Monday, June 10, 2013

On Mexican Time

The first month of my summer has thus far been fair.  I would describe it as busy boredom for the most part.  I'm pretty good at entertaining myself when I have nothing to do: my job doesn't start until this Friday, so I've had an entire month to myself, trying to keep myself busy.  My online summer classes are a lot of work, but aren't much fun.  They're time-consuming, hindering my pleasure reading considerably. 

So far, I've read J.K. Rowlings' A Casual Vacancy, a depressing but very well-written book, interesting for the sociologist's mind.  Now I'm past half-way through a book titled, On Mexican Time by Tony Cohan.  What it lacks in plot it makes up for in rich cultural descriptions.  For a lover of all things Hispanic, I eat it up, mentally planning my own trip to San Miguel de Allende, a quaint town a ways out of D.F.  The writer's style is dramatically poetic, and some of his literary habits irk me (he intentionally skips conjunctions, ignoring the 'and' necessary for a series of nouns), but I can't help but love the familiar conscious appreciation for a country's beautiful culture.  It's a good time to read this book, having returned to the States almost exactly 6 months ago.

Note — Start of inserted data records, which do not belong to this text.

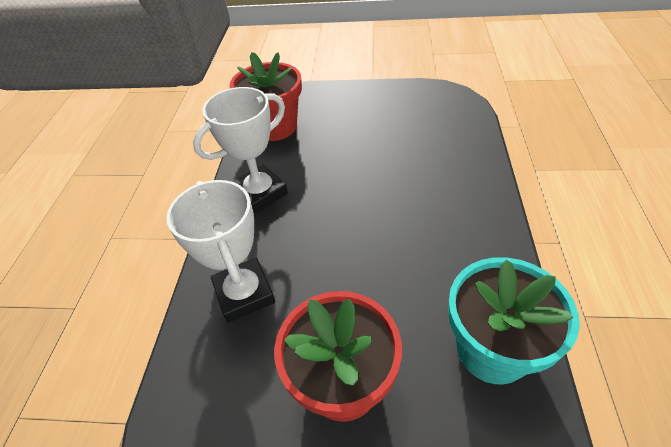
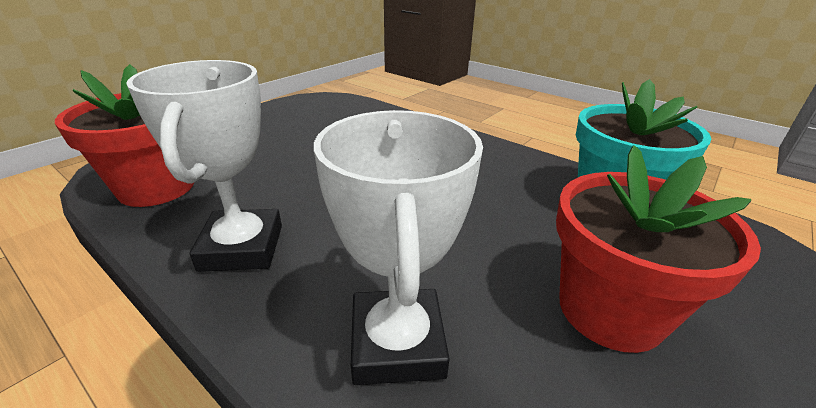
camera: 60 degrees left, 15 degrees down
white trophy [166,180,275,323] -> white trophy turned 75 degrees clockwise [314,110,483,385]

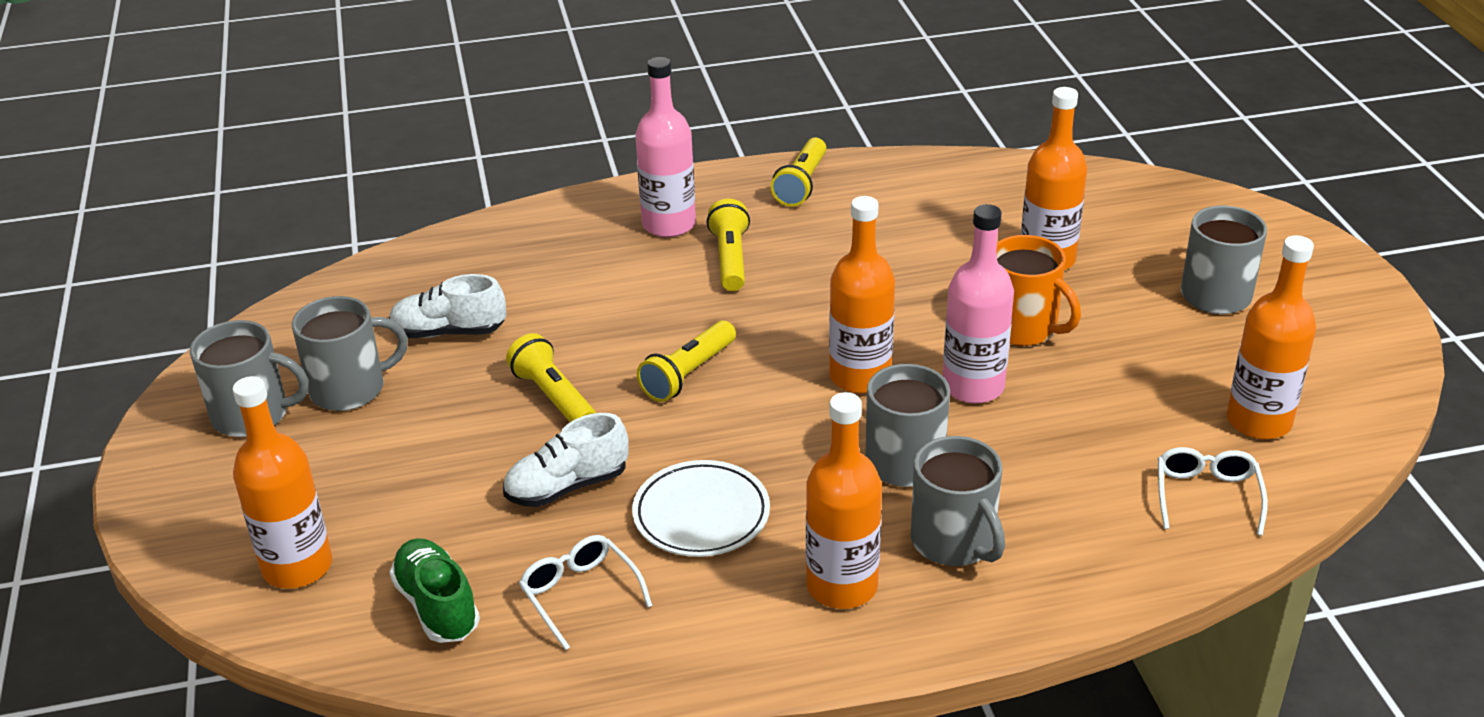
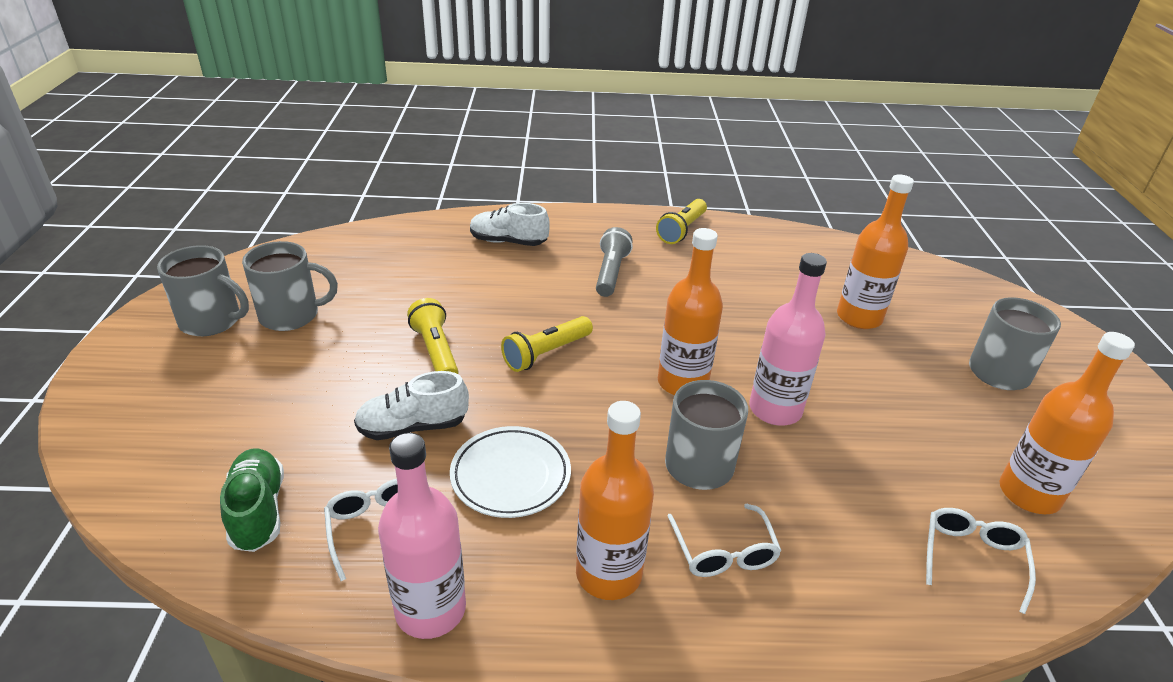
camera: 10 degrees right, 0 degrees up
orange bottle [233,376,332,589] -> none
white shoe [389,274,506,338] -> white shoe moved to [470,203,550,246]
pink bottle [636,57,696,237] -> pink bottle moved to [378,433,466,639]
yellow flashlight [707,199,750,291] -> grey flashlight [596,227,633,297]
grey mug [911,436,1005,566] -> white glasses [668,504,782,577]
orange mug [996,235,1081,346] -> none

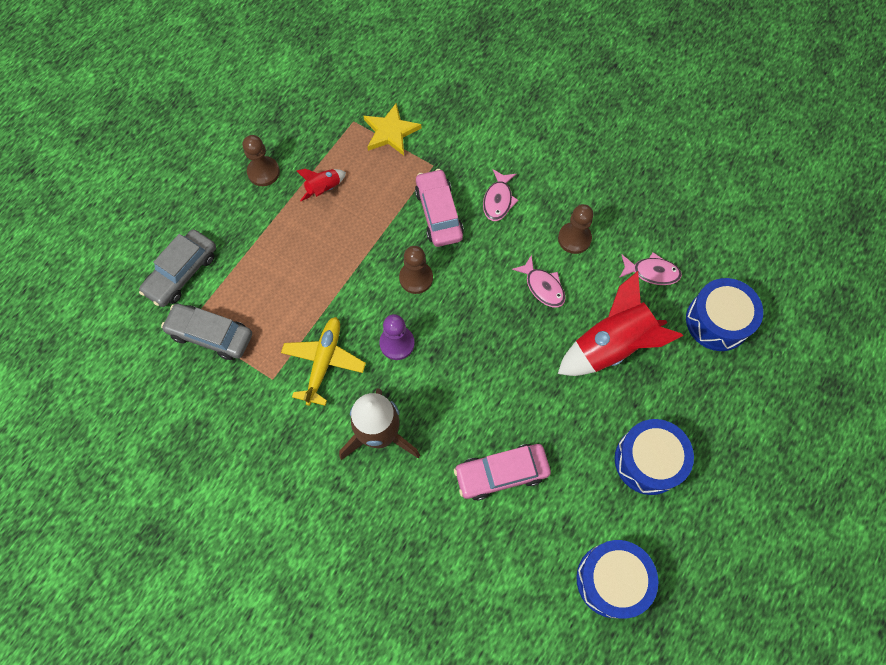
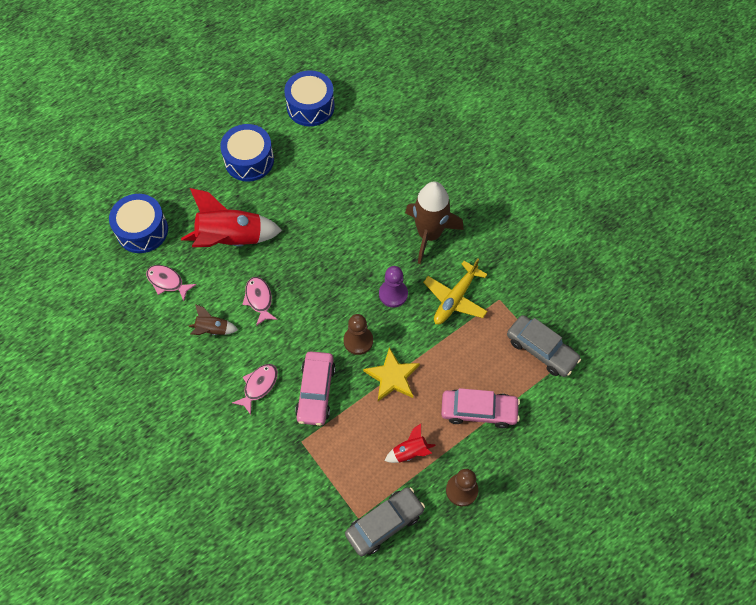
camera: 160 degrees left, 5 degrees down
grey car [139,229,216,307] -> grey car moved to [345,487,425,556]
yellow star [364,103,422,156] -> yellow star moved to [363,347,420,401]
pink car [454,444,551,500] -> pink car moved to [441,388,520,428]
brown pawn [558,204,594,254] -> brown rocket [188,304,238,335]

To share, this passage speaks to me as it rings true to the pleasant nature of my experiences south-of-the-border:

"Crossing the jardín beneath a canopy of bells, I set off upon a round of errands.  Some I could have done in California but find so much more pleasurable here.  Crazy, I suppose, to buy a watchband from the pitiable selection at Emilio's tiny relojería on Insurgentes: but the walk to get there, Emilio's warm "Feliz Año" as he pushes back his eyepiece and smiles, and the cartoon jokes in Spanish pinned on the walls, beat a featureless trip to some gold-soaked California watch emporium.  I could have re-heeled my shoes at a high-tech L.A. shoe boutique, but Jaime's dim, aromatic shoe shop behind the covered market lies at the end of a sensual adventures.  Subjecting my boots to the unlabeled pastes and waxes, glops and creams the shoeshine boys in the jardín use may not do the leather any good, but I get the best seat in town and great gossip.  At Eréndira's Unisex Salon, I squeeze in among Mexican matrons reading scandal magazines beneath bubble-headed hair dryers and let Eréndira shear me before a cracked mirror for the peso equivalent of three dollars.  And no matter how I look when she's done, Eréndira always stands back and coos, "Ay muy guapo," as if she really means I look that good."